** TEXT PROVIDED follows **

File NetworkInterfaces/Ieee80211/Ieee80211Doc.ned

Contains:

//
// Copyright (C) 2006 Andras Varga
//
// This program is free software; you can redistribute it and/or
// modify it under the terms of the GNU General Public License
// as published by the Free Software Foundation; either version 2
// of the License, or (at your option) any later version.
//
// This program is distributed in the hope that it will be useful,
// but WITHOUT ANY WARRANTY; without even the implied warranty of
// MERCHANTABILITY or FITNESS FOR A PARTICULAR PURPOSE.  See the
// GNU General Public License for more details.
//
// You should have received a copy of the GNU General Public License
// along with this program; if not, write to the Free Software
// Foundation, Inc., 59 Temple Place - Suite 330, Boston, MA  02111-1307, USA.
//


//
// @page ieee80211.html, IEEE 802.11 Model
//
// This page provides an overview of the IEEE 802.11 model for the INET Framework.
//
// An IEEE 802.11 interface (NIC) comes in several flavours, differring
// in their role (ad-hoc station, infrastructure mode station, or
// access point) and their level of detail:
//
//  - Ieee80211Nic: a generic (configurable) NIC
//  - Ieee80211NicAdhoc: for ad-hoc mode
//  - Ieee80211NicAP, Ieee80211NicAPSimplified: for use in an access point
//  - Ieee80211NicSTA, Ieee80211NicSTASimplified: for use in an
//    infrastructure-mode station
//
// NICs consist of four layers, which are the following (in top-down order):
//
//  -# agent
//  -# management
//  -# MAC
//  -# physical layer (radio)
//
// <i>The physical layer</i> modules (Ieee80211Radio; with some limitations, 
// SnrEval80211, Decider80211 can also be used) deal with modelling
// transmission and reception of frames. They model the characteristics of
// the radio channel, and determine if a frame was received correctly
// (that is, it did not suffer bit errors due to low signal power or
// interference in the radio channel). Frames received correctly are passed
// up to the MAC. The implementation of these modules is based on the
// Mobility Framework.
//
// <i>The MAC layer</i> (Ieee80211Mac) performs transmission of frames according
// to the CSMA/CA protocol. It receives data and management frames from
// the upper layers, and transmits them.
//
// <i>The management layer</i> performs encapsulation and decapsulation of data packets
// for the MAC, and exchanges management frames via the MAC with its peer
// management entities in other STAs and APs. Beacon, Probe Request/Response,
// Authentication, Association Request/Response etc frames are generated
// and interpreted by management entities, and transmitted/received via
// the MAC layer. During scanning, it is the management entity that periodically
// switches channels, and collects information from received beacons and
// probe responses.
//
// The management layer has several implementations which differ in their role
// (STA/AP/ad-hoc) and level of detail: Ieee80211MgmtAdhoc,
// Ieee80211MgmtAP, Ieee80211MgmtAPSimplified, Ieee80211MgmtSTA,
// Ieee80211MgmtSTASimplified. The ..Simplified ones differ from the others
// in that they do not model the scan-authenticate-associate process,
// so they cannot be used in experiments involving handover.

** End of TEXT PROVIDED **
** RECORD SET follows **

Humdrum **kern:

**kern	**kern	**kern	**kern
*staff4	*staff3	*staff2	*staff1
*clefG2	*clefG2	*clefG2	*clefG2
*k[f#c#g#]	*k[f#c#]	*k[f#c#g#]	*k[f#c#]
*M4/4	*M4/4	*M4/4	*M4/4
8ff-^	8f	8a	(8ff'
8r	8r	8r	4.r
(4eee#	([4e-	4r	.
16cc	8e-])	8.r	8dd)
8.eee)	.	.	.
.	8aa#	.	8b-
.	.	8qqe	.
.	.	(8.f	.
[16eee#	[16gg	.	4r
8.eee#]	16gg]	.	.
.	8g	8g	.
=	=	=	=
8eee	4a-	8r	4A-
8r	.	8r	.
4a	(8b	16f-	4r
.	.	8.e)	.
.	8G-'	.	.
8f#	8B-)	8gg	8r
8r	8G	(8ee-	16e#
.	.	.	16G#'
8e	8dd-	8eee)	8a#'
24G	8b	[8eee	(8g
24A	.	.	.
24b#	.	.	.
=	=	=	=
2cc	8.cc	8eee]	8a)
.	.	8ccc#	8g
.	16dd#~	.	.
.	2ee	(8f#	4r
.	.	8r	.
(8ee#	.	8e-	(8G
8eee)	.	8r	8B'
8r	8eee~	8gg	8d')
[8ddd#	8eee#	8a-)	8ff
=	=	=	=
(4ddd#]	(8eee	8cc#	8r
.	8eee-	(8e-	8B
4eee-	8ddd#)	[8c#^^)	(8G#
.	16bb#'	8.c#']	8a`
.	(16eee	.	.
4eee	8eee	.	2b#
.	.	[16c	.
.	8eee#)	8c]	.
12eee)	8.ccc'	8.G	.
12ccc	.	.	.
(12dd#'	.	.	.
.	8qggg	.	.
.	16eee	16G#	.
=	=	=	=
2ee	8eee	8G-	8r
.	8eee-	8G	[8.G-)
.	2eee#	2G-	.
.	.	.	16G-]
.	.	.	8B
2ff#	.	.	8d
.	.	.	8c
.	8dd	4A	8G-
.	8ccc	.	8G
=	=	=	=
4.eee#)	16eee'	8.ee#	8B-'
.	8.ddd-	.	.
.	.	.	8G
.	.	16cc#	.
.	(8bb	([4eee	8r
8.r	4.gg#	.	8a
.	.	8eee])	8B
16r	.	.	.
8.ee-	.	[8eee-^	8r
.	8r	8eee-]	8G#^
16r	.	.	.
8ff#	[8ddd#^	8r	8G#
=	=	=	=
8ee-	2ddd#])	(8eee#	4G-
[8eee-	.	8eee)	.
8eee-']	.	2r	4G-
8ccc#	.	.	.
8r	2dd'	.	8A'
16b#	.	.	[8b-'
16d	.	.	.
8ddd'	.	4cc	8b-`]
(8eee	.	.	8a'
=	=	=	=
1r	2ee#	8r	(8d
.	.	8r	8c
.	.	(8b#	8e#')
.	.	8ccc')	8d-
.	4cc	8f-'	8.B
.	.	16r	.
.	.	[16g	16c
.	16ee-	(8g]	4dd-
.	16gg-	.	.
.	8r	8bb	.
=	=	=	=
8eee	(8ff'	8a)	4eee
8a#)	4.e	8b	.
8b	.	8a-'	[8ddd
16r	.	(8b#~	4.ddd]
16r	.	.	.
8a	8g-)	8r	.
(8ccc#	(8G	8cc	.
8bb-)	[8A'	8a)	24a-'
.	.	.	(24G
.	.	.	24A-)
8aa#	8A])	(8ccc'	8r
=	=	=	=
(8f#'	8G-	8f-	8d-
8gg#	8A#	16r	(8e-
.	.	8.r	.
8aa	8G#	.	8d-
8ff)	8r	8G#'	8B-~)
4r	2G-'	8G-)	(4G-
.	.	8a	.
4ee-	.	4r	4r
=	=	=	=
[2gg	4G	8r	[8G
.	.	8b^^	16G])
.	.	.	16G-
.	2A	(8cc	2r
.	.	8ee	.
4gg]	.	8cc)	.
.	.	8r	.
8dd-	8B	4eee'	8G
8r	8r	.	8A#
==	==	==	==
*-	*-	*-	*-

** End of RECORD SET **

§ SET OF TASKS:
a) List every management layer implementation that the IEEE 802.11 model overview names.
b) Answer these questions from the IEEE 802.11 model overview:
(i) Which protocol does the MAC layer use to transmit frames?
(ii) On which framework is the implementation of the physical layer modules based?
(iii) Which process do the ..Simplified management implementations not model?

§ PROBLEM SOLUTIONS:
a)
Ieee80211MgmtAdhoc
Ieee80211MgmtAP
Ieee80211MgmtAPSimplified
Ieee80211MgmtSTA
Ieee80211MgmtSTASimplified

b)
(i) CSMA/CA
(ii) The Mobility Framework
(iii) The scan-authenticate-associate process